The following data has a line with "line: (12, 176) -> (12, 125), solid -> dashed" and a line with "text: (761, 675) -> (896, 897), moved". Write out exactly those lines and all the lines between them.

» **Supplied entries**:
-------
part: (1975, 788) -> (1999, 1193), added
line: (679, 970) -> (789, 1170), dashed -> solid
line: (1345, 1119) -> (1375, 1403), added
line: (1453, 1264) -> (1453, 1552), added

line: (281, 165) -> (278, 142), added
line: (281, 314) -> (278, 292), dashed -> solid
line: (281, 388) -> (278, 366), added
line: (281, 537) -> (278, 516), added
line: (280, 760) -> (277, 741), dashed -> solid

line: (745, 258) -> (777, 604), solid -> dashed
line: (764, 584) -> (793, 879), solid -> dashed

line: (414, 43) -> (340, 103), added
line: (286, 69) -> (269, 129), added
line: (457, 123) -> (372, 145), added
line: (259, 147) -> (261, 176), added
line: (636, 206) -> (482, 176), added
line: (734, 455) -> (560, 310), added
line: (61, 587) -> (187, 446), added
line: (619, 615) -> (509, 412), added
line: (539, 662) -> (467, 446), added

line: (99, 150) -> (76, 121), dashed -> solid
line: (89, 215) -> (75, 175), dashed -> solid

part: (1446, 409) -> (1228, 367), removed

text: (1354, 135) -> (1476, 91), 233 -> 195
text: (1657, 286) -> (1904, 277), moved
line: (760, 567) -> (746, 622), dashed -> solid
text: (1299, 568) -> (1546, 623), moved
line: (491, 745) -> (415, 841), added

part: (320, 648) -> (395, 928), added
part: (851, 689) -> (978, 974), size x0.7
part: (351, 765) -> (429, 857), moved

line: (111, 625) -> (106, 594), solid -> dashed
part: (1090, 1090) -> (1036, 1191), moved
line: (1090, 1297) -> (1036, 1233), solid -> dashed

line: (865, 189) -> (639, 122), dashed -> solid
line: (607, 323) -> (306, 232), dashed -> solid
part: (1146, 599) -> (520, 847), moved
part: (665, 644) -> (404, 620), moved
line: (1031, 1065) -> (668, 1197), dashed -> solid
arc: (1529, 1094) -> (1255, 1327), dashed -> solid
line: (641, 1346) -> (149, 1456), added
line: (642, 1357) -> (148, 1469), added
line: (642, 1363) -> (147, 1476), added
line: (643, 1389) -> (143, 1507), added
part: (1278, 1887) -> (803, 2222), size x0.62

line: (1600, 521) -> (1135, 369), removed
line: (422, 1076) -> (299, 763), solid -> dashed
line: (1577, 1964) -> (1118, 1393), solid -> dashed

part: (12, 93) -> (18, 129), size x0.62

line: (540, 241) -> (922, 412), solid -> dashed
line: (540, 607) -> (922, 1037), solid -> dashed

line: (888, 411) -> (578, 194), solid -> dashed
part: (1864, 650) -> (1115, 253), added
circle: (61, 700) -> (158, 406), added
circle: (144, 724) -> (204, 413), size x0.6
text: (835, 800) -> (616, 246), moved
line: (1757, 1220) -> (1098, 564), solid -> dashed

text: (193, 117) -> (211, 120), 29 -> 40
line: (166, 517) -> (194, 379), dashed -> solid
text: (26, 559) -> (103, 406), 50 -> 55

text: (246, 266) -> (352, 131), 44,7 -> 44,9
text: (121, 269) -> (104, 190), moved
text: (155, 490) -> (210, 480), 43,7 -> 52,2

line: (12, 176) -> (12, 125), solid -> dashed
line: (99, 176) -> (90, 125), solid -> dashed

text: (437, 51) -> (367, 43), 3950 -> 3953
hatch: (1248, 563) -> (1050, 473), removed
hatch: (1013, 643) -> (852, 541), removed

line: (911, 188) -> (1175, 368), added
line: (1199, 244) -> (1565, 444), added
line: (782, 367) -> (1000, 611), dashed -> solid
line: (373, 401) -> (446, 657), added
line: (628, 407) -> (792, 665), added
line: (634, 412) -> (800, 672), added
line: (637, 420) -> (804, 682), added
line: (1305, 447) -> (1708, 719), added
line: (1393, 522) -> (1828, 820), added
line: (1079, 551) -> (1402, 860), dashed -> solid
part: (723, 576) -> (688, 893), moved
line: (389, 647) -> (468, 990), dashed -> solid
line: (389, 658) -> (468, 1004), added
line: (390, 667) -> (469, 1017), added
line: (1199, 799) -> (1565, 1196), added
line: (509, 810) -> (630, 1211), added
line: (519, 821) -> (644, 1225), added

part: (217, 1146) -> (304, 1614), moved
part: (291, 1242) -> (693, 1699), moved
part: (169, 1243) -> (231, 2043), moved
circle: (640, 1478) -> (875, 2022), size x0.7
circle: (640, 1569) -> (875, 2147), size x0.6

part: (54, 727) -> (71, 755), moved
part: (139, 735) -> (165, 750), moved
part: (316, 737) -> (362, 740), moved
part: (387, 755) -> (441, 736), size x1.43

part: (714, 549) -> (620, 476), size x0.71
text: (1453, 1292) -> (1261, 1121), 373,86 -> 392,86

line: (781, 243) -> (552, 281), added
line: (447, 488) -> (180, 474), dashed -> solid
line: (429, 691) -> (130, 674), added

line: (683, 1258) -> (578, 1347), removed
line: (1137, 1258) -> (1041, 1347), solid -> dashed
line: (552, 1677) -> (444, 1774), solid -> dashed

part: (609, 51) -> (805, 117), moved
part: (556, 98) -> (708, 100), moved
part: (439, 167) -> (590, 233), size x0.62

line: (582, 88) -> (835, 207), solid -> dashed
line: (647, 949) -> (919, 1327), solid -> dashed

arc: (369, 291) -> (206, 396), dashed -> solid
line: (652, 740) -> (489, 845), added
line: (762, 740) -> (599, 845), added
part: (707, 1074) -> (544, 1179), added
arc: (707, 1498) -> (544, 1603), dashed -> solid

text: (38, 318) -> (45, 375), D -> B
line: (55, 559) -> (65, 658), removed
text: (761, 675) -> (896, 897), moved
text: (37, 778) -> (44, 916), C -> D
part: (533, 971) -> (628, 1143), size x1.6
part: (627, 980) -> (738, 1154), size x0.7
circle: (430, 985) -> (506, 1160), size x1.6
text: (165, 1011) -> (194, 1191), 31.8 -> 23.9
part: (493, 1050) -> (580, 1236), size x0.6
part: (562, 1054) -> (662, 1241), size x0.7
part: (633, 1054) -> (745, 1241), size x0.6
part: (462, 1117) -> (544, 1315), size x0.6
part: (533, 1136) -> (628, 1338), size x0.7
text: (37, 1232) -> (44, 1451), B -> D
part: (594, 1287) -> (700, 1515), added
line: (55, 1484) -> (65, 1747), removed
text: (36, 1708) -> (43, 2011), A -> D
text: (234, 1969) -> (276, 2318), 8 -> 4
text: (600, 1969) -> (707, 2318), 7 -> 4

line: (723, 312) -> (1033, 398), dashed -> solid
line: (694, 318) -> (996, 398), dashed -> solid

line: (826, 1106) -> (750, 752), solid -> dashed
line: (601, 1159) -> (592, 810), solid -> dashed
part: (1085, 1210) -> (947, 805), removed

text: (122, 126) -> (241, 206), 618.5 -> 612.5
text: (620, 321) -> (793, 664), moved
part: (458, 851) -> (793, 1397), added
-------
» **Written answer**:
line: (12, 176) -> (12, 125), solid -> dashed
line: (99, 176) -> (90, 125), solid -> dashed

text: (437, 51) -> (367, 43), 3950 -> 3953
hatch: (1248, 563) -> (1050, 473), removed
hatch: (1013, 643) -> (852, 541), removed

line: (911, 188) -> (1175, 368), added
line: (1199, 244) -> (1565, 444), added
line: (782, 367) -> (1000, 611), dashed -> solid
line: (373, 401) -> (446, 657), added
line: (628, 407) -> (792, 665), added
line: (634, 412) -> (800, 672), added
line: (637, 420) -> (804, 682), added
line: (1305, 447) -> (1708, 719), added
line: (1393, 522) -> (1828, 820), added
line: (1079, 551) -> (1402, 860), dashed -> solid
part: (723, 576) -> (688, 893), moved
line: (389, 647) -> (468, 990), dashed -> solid
line: (389, 658) -> (468, 1004), added
line: (390, 667) -> (469, 1017), added
line: (1199, 799) -> (1565, 1196), added
line: (509, 810) -> (630, 1211), added
line: (519, 821) -> (644, 1225), added

part: (217, 1146) -> (304, 1614), moved
part: (291, 1242) -> (693, 1699), moved
part: (169, 1243) -> (231, 2043), moved
circle: (640, 1478) -> (875, 2022), size x0.7
circle: (640, 1569) -> (875, 2147), size x0.6

part: (54, 727) -> (71, 755), moved
part: (139, 735) -> (165, 750), moved
part: (316, 737) -> (362, 740), moved
part: (387, 755) -> (441, 736), size x1.43

part: (714, 549) -> (620, 476), size x0.71
text: (1453, 1292) -> (1261, 1121), 373,86 -> 392,86

line: (781, 243) -> (552, 281), added
line: (447, 488) -> (180, 474), dashed -> solid
line: (429, 691) -> (130, 674), added

line: (683, 1258) -> (578, 1347), removed
line: (1137, 1258) -> (1041, 1347), solid -> dashed
line: (552, 1677) -> (444, 1774), solid -> dashed

part: (609, 51) -> (805, 117), moved
part: (556, 98) -> (708, 100), moved
part: (439, 167) -> (590, 233), size x0.62

line: (582, 88) -> (835, 207), solid -> dashed
line: (647, 949) -> (919, 1327), solid -> dashed

arc: (369, 291) -> (206, 396), dashed -> solid
line: (652, 740) -> (489, 845), added
line: (762, 740) -> (599, 845), added
part: (707, 1074) -> (544, 1179), added
arc: (707, 1498) -> (544, 1603), dashed -> solid

text: (38, 318) -> (45, 375), D -> B
line: (55, 559) -> (65, 658), removed
text: (761, 675) -> (896, 897), moved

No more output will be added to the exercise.